To make sure design tasks with hidden value don't get lost

Sifting through the archives today I found this diagram I made to inform a discussion about how we can organise and prioritise design tasks when putting together a roadmap. It's also useful for general product roadmap development, so I'm going to put it here so I can access it again when it's needed. The short story is we often create design debt because we are prioritising critical fixes and new products, putting off low impact work for later. If you're reading this you know this sets a trap that will eventually spring on you, usually in the form of growing design inconsistency, delivery slowdown, and technical and UX debt.

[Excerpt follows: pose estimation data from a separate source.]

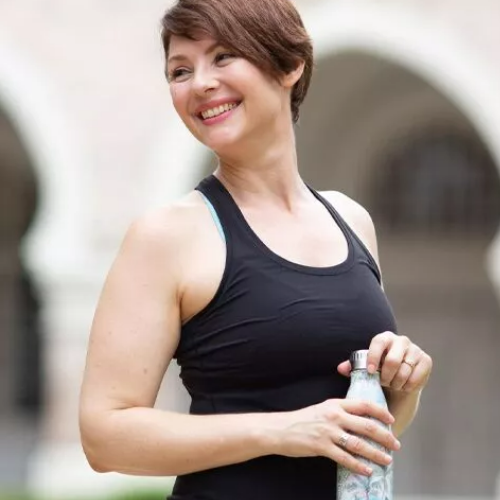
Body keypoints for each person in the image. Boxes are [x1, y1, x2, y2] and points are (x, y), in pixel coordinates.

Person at [79, 0, 433, 498]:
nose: (200, 82)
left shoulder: (352, 221)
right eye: (180, 70)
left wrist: (404, 385)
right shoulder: (169, 235)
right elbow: (104, 437)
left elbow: (369, 435)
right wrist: (279, 430)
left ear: (290, 65)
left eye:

Categorising work into buckets that describe their purpose and impact is a simple low effort way to frame up prioritisation conversations in a way that supports a balanced roadmap. Basically we put everything in one of these buckets:

Scaffolding

The Scaffolding bucket is for work that doesn't directly impact the customer but improves how teams design, build, measure, and collaborate. This is the operational and strategic layer that supports everything else.

Stuff like:

  • Design process improvements
  • Accessibility governance
  • Success metrics
  • Ways of working
  • Documentation standards

Foundations

The Foundations bucket is for work that establishes or strengthens the core structure of the experience. This is the architectural layer of UX and product design. It creates reusable systems and durable patterns that future work depends on.

Examples include:

  • Information architecture redesign
  • Navigation models
  • Design systems and component libraries
  • Taxonomy and terminology work

Maintain

Use the Maintain bucket for work focused on preserving, refining, and stabilising the current experience. This is the continuous care and quality layer. It keeps products usable, reliable, and aligned with evolving user expectations.

Stuff like:

  • UX polish
  • Bug fixing
  • Accessibility remediation
  • Small usability improvements
  • Content updates
  • Reducing friction in existing flows

Maintain work is rarely flashy, but neglecting it creates experience debt that accumulates quickly.

Progress

Use the Progress bucket for work that meaningfully advances the product or experience.

These are the new features that attract new customers:

  • New capabilities
  • Major journey redesigns
  • Entering new markets or audiences
  • AI integrations

Progress work is often the most visible and commercially exciting, but it depends heavily on the health of the other three buckets.